COS 20-7 - Extensive phenotypic variation in Caribbean acroporid coral hybrids is likely a mechanism for adaptation to changing environments

Tuesday, August 9, 2016: 9:50 AM
207/208, Ft Lauderdale Convention Center
Nicole D. Fogarty1, Morgan V. Hightshoe1, Iliana B. Baums2, Ann F. Budd3 and Megan E. Bock4, (1)Halmos College of Natural Sciences and Oceanography, Nova Southeastern University, Dania Beach, FL, (2)Pennsylvania State University, University Park, PA, (3)Department of Geoscience, University of Iowa, Iowa City, IA, (4)Halmos College of Natural Science and Oceanography, Nova Southeastern University, Dania Beach, FL
Background/Question/Methods

Current models predict the demise of reefs in the next 200 years due to increasing sea surface temperatures and ocean acidification. It is thus essential to identify habitats, taxa and evolutionary mechanisms that will allow some coral species to maintain their role as foundation fauna. The merging of two genomes through hybridization produces a unique combination of traits and phenotypic variation in the hybrids. This phenotypic variation may promote hybrid adaptation to habitats not accessible to the parent species. While hybridization is common in corals, evidence for adaptation to new habitats due to morphological innovation in coral hybrids is missing.

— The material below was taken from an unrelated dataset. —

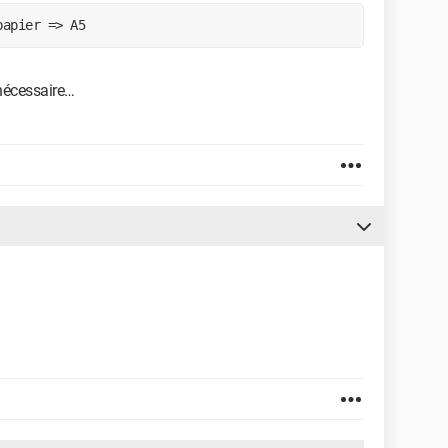
papier => A5
 nécessaire…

In the past, hybridization between Caribbean Acropora palmata (elkhorn) and A. cervicornis (staghorn) corals was rare and restricted to the F1 generation.

Results/Conclusions

New genetic data indicates that hybrids are now mating with each other and are capable of mating with A. palmata and A. cervicornis. In parallel, a variety of intermediate morphologies to the arborescent staghorn and elkhorn shaped parental species are now observed. Here, we conducted morphometric analyses using high-resolution 3D scans and scanning electron microscopy on Caribbean acroporid colonies representing the continuum of phenotypes between A. cervicornis and A. palmata and correlated the data with the genetic origin of the hybrid (i.e. F1, F2 or backcross). Our preliminary results suggest that intermediate morphologies are not restricted to F1 hybrids and putative parental species can be backcross individuals.  These data together with recent field observations of higher disease resistance, higher thermal tolerance, higher hybrid abundance, and hybrid habitat expansion suggests that the hybrids’ ecological role and evolutionary potential is changing.  Thus, coral hybrids are a possible and probable mechanism for coral adaptation to changing environmental conditions.